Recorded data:
※
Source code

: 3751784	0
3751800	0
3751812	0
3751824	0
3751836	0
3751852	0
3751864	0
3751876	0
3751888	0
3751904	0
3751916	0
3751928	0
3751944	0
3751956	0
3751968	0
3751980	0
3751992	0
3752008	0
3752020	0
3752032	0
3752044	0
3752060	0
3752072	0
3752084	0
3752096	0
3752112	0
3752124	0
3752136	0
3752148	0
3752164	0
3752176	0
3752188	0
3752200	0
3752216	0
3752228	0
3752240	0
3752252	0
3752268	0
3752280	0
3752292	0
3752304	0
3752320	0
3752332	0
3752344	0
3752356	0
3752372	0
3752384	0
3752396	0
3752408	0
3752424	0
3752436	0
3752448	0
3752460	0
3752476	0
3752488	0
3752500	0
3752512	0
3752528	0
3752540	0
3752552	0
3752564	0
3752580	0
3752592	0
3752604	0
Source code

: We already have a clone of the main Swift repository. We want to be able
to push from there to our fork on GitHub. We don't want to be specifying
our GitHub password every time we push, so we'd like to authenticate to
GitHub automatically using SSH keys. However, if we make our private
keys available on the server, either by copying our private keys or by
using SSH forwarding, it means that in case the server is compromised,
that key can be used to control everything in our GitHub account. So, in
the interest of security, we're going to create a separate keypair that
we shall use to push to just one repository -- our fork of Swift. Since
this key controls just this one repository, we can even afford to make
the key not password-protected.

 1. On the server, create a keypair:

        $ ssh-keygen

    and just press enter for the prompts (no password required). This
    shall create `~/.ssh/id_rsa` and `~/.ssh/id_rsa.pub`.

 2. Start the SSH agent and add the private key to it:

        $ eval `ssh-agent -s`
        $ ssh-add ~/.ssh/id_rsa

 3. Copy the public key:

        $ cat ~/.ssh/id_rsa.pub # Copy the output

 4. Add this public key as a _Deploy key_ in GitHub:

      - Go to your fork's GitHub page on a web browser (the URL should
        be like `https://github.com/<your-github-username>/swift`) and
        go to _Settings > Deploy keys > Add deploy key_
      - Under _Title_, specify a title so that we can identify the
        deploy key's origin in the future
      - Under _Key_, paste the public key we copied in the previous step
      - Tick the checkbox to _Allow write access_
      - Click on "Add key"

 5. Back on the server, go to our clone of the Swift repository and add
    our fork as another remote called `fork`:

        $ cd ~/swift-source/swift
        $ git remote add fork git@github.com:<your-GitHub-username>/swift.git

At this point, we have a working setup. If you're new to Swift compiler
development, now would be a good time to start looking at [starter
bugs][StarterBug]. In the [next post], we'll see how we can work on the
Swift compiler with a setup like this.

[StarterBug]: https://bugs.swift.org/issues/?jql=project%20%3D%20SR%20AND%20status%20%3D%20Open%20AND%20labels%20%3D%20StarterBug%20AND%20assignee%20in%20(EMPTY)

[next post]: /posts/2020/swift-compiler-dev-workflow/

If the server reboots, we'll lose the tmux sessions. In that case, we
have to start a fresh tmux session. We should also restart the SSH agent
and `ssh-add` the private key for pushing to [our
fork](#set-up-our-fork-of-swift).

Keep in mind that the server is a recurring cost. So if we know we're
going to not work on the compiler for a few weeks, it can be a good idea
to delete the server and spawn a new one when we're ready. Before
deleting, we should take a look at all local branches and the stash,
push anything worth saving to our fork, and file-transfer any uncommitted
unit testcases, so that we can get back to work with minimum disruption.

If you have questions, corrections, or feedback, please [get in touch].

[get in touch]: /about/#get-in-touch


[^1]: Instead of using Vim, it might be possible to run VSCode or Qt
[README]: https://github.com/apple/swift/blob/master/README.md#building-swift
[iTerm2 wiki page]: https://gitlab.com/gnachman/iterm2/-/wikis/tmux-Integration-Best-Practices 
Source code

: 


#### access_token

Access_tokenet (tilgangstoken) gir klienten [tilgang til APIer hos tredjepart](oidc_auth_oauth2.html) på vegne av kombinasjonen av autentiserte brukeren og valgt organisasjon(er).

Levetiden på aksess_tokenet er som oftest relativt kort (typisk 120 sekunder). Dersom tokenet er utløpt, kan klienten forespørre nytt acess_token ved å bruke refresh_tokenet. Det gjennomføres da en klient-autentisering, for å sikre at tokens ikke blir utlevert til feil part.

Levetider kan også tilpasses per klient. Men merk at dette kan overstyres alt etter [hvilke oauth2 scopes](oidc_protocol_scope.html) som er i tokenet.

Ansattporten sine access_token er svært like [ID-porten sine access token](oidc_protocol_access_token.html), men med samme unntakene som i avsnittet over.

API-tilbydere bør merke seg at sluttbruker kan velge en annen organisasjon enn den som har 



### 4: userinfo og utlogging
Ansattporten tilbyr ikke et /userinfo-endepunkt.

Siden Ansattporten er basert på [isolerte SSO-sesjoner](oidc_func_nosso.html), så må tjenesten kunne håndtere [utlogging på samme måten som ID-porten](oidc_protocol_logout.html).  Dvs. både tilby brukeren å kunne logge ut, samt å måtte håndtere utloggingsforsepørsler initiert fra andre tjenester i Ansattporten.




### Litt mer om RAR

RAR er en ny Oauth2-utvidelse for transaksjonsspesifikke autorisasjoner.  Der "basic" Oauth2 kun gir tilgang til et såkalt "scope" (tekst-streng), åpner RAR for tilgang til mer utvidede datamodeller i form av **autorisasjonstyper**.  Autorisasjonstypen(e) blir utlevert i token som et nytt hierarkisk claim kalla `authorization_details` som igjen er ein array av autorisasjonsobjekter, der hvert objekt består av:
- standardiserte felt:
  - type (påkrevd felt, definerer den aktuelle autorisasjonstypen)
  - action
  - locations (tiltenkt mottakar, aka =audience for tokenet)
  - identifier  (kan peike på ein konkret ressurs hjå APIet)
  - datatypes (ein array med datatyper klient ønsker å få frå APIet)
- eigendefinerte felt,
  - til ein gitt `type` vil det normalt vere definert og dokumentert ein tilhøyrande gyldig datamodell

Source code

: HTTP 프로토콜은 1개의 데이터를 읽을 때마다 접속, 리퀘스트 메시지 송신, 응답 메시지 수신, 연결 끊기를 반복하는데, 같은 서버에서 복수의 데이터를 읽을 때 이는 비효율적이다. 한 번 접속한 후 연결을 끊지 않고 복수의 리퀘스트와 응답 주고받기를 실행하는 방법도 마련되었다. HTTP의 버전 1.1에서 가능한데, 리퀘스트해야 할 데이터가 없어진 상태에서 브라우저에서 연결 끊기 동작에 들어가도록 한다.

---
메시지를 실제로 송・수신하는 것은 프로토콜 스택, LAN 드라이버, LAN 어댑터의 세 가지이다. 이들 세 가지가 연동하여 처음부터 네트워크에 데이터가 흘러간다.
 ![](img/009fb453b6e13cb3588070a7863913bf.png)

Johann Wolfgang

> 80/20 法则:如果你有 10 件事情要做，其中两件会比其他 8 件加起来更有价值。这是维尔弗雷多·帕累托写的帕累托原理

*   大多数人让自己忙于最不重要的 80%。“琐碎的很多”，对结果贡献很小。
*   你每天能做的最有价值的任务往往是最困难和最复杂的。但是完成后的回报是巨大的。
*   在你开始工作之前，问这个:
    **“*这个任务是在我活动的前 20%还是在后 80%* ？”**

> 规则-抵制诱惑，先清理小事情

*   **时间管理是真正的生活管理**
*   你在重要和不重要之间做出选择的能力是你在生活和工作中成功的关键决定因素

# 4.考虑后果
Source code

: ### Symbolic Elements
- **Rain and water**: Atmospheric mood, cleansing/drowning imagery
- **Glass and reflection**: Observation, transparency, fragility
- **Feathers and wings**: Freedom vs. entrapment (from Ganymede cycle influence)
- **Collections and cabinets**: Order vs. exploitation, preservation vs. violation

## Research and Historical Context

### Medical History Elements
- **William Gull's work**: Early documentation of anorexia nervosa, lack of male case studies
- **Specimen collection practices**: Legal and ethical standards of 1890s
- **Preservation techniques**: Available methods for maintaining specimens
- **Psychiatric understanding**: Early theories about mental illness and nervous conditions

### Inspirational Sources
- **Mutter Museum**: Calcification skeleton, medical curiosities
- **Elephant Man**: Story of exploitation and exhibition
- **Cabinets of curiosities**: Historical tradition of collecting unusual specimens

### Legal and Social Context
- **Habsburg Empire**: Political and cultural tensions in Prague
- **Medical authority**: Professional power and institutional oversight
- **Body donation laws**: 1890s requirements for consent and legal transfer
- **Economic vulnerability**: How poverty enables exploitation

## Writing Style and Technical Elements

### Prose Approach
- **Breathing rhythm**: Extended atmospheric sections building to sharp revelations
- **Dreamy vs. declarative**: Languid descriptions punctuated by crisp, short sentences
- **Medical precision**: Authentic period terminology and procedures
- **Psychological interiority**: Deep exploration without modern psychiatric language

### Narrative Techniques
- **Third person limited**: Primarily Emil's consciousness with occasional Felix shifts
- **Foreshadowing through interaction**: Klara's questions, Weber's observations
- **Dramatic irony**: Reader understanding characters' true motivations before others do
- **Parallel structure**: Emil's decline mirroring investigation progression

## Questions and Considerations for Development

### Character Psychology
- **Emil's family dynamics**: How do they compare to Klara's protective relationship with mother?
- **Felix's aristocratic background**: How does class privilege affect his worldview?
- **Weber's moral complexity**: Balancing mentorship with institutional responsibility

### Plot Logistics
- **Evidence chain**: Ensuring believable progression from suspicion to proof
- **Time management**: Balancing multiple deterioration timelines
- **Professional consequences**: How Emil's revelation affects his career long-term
※
• [TASK BRIEF] Pick out the lines above that hold the string "make" and show them.

• [PROBLEM SOLUTION]
GitHub automatically using SSH keys. However, if we make our private
this key controls just this one repository, we can even afford to make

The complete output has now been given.